*Brief*:
Output the data below exactly as it is, dropping the pictures from your copy.

#### Information supplied

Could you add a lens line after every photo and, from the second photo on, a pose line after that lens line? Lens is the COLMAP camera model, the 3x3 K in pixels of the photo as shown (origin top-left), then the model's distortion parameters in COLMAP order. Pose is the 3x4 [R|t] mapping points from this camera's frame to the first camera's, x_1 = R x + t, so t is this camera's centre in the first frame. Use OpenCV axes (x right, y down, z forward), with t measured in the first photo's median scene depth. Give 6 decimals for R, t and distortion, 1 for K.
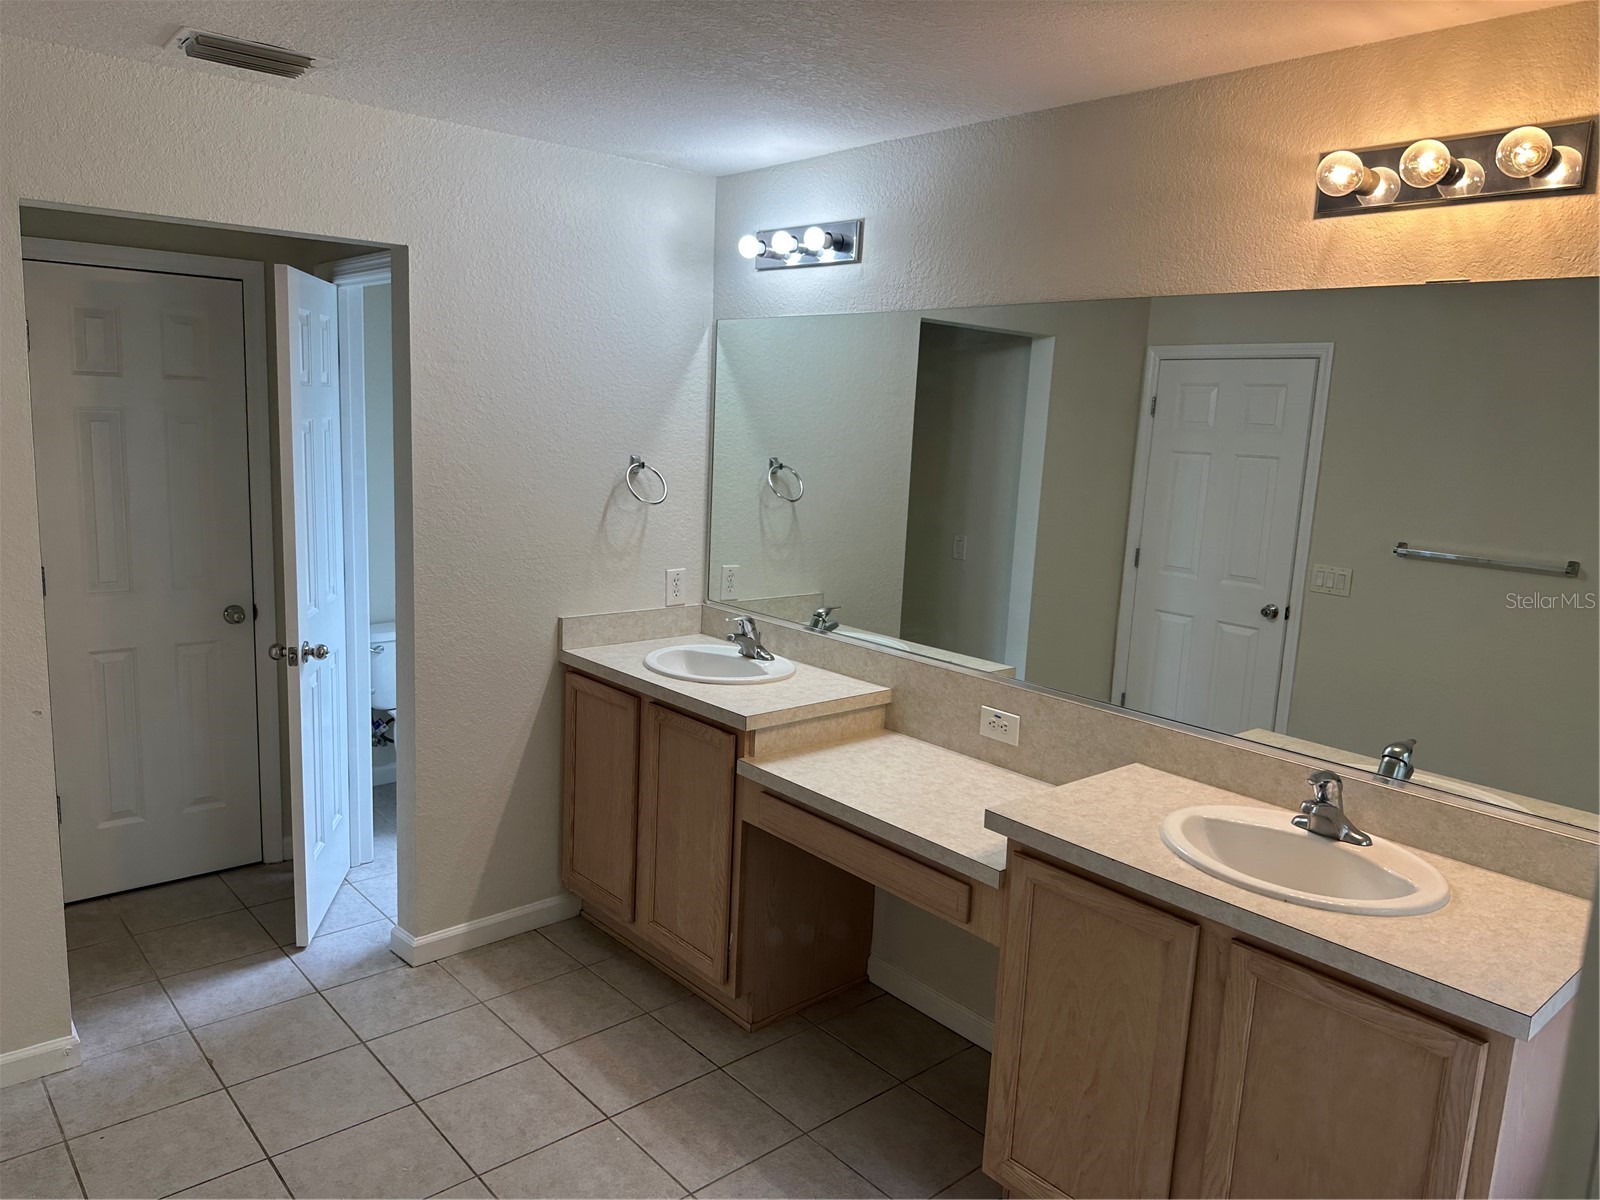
lens RADIAL K [[1128.2, 0, 791.6], [0, 1128.2, 605.8], [0, 0, 1]] dist [0.035969, -0.051940]
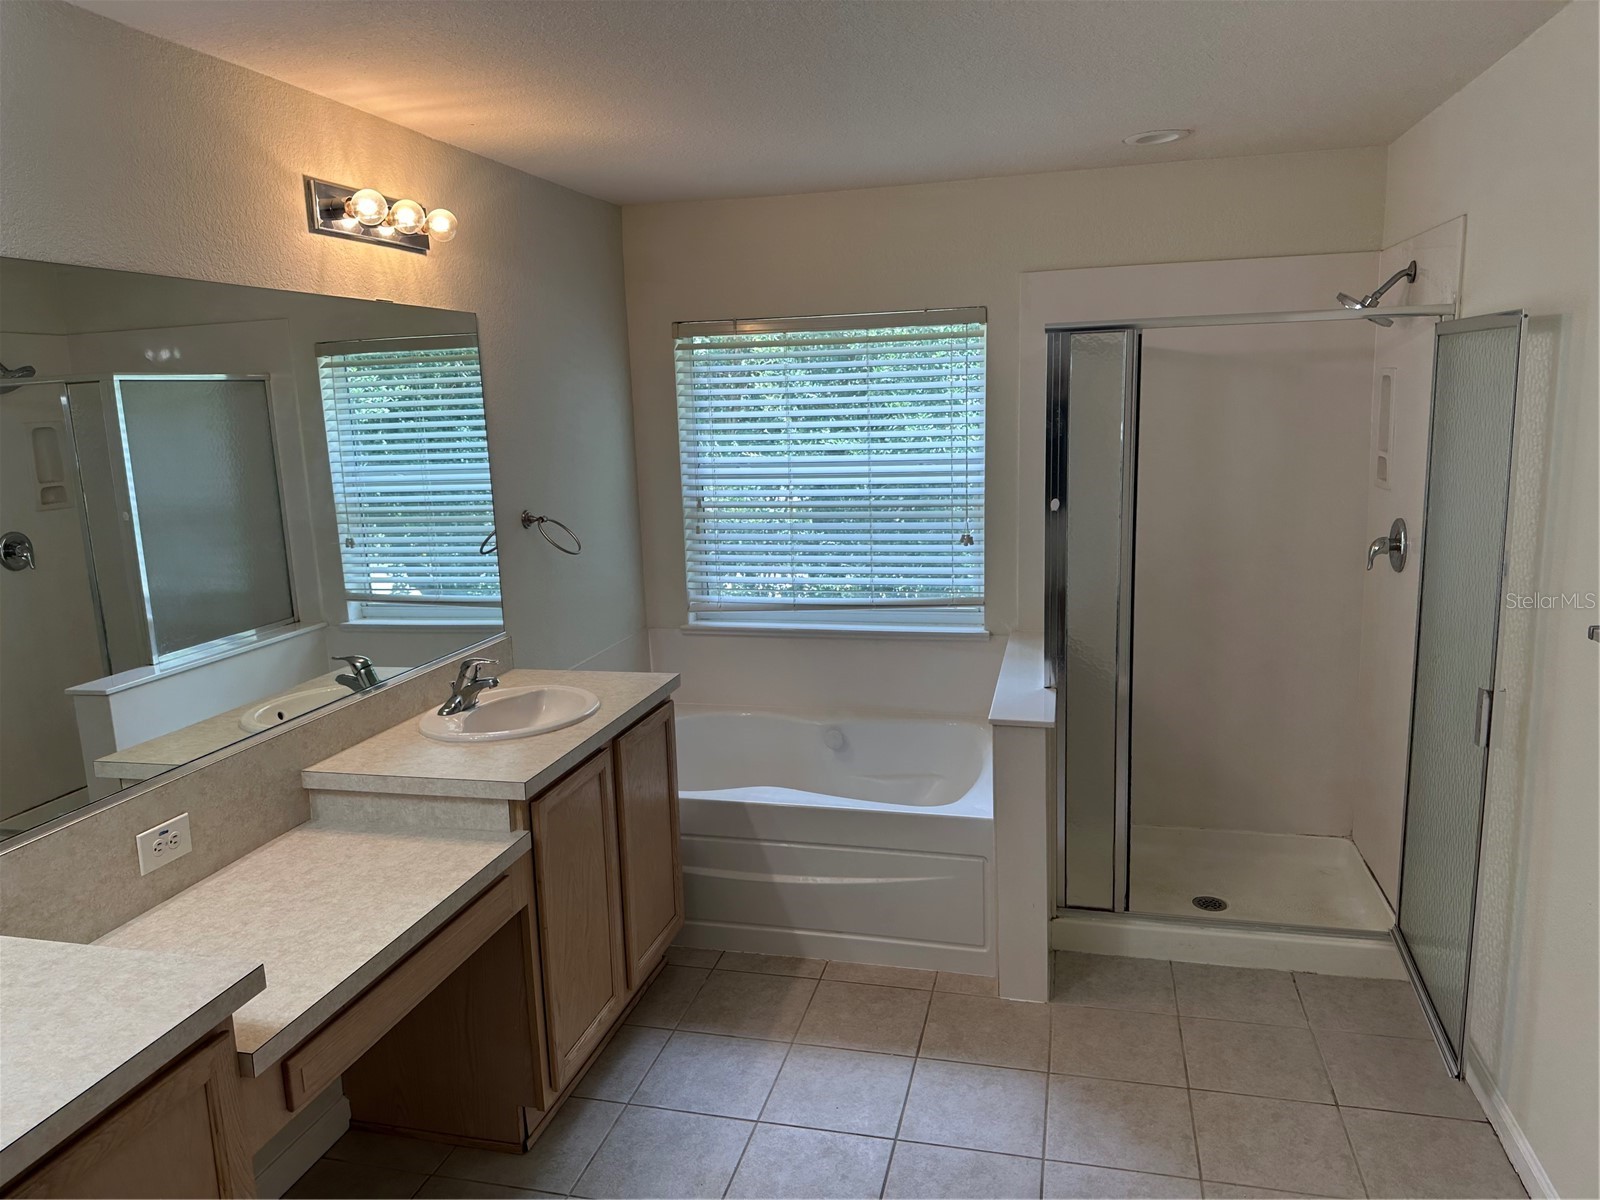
lens RADIAL K [[1128.2, 0, 792.1], [0, 1128.2, 596.7], [0, 0, 1]] dist [0.035969, -0.051940]
pose [[-0.573800, -0.169411, 0.801283, -0.718990], [0.150799, 0.939790, 0.306682, -0.245664], [-0.804993, 0.296807, -0.513704, 1.174158]]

########

*Solution to this exercise*:
Could you add a lens line after every photo and, from the second photo on, a pose line after that lens line? Lens is the COLMAP camera model, the 3x3 K in pixels of the photo as shown (origin top-left), then the model's distortion parameters in COLMAP order. Pose is the 3x4 [R|t] mapping points from this camera's frame to the first camera's, x_1 = R x + t, so t is this camera's centre in the first frame. Use OpenCV axes (x right, y down, z forward), with t measured in the first photo's median scene depth. Give 6 decimals for R, t and distortion, 1 for K.
lens RADIAL K [[1128.2, 0, 791.6], [0, 1128.2, 605.8], [0, 0, 1]] dist [0.035969, -0.051940]
lens RADIAL K [[1128.2, 0, 792.1], [0, 1128.2, 596.7], [0, 0, 1]] dist [0.035969, -0.051940]
pose [[-0.573800, -0.169411, 0.801283, -0.718990], [0.150799, 0.939790, 0.306682, -0.245664], [-0.804993, 0.296807, -0.513704, 1.174158]]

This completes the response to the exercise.